Correcting this will require director/tripleo to handle this additional configuration (which in some environments will not be desired, so it will need to be togglable but default to on - not all operators accept the hosts having access to each other in this fashion), we are exploring what this will look like in Ocata.

I've left a 10.0.z flag for now in the hope that it might be backportable but this will depend on the resolution.

Comment 20 Sean Merrow 2017-03-15 17:06:57 UTC
Hi Steve, just checking in to see if there have been any further discussions on this since your November update in comment 19.

Comment 21 Stephen Gordon 2017-03-15 20:13:13 UTC
(In reply to Sean Merrow from comment #20)
> Hi Steve, just checking in to see if there have been any further discussions
> on this since your November update in comment 19.

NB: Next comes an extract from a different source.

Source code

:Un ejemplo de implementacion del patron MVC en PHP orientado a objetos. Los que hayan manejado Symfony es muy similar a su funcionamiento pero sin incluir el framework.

We're still determining what whether we can offer an OOTB solution in 12, any opportunity for backport is obviously contingent on that, the priority is ensuring we have secure OOTB live migration - the cold migration setups (including resize) would need to be addressed after this. See also Bug # 1404294.

Comment 22 Audra Cooper 2017-04-14 13:34:25 UTC
I did a test of Nova Resize after setting up the ssh keys to the computes (following the instructions in the link noted in Comment 19), and it was successful with OSP10.

Comment 23 Audra Cooper 2017-07-14 13:51:09 UTC
This is now working OOTB in JS10.0.1.60 without the workaround of ssh keys.

Comment 25 Jon Schlueter 2017-11-15 01:58:53 UTC
According to our records, this should be resolved by openstack-nova-2015.1.4-46.el7ost.  This build is available now.